(Information supplied)

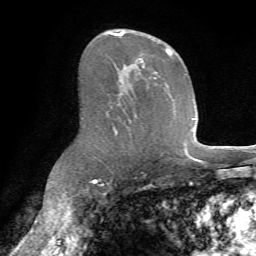
Breast MRI (dynamic contrast-enhanced), one axial slice; slice 42 of 72 in the series (ordered by position); cropped to one breast; dynamic contrast-enhanced series, time point 2 of 7 at this slice position (early post-contrast); 1.5 T; TE 4.2 ms, TR 8.7 ms; 2.2 mm slice thickness; 256 × 256 image matrix, field of view 180 × 180 mm. Female patient.
Structures marked on this image (semi-automatic segmentation, software-assisted and operator-edited):
- enhancing-tissue mask used for the functional tumour volume (all voxels passing the contrast-enhancement thresholds inside the analysis volume; usually the tumour): box from (x=108, y=31) to (x=172, y=132) px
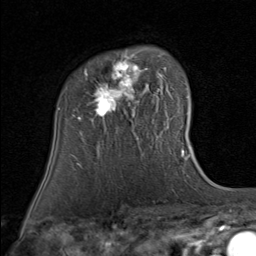
Breast MRI (dynamic contrast-enhanced), one axial slice. Position 59 of 80 along the scan axis. Cropped to one breast. Dynamic contrast-enhanced series, time point 2 of 8 at this slice position (early post-contrast). 1.5 T. TE 1.7 ms, TR 4.5 ms. 2 mm slice thickness. 256 × 256 image matrix, field of view 180 × 180 mm. Female patient.
Structures marked on this image (semi-automatic segmentation, software-assisted and operator-edited):
- enhancing-tissue mask used for the functional tumour volume (all voxels passing the contrast-enhancement thresholds inside the analysis volume; usually the tumour): bounding box <78,50,167,120> (left, top, right, bottom; pixels)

(End Information supplied)

Reproduce every line in the data that has the word "inside" in it.

- enhancing-tissue mask used for the functional tumour volume (all voxels passing the contrast-enhancement thresholds inside the analysis volume; usually the tumour): box from (x=108, y=31) to (x=172, y=132) px
- enhancing-tissue mask used for the functional tumour volume (all voxels passing the contrast-enhancement thresholds inside the analysis volume; usually the tumour): bounding box <78,50,167,120> (left, top, right, bottom; pixels)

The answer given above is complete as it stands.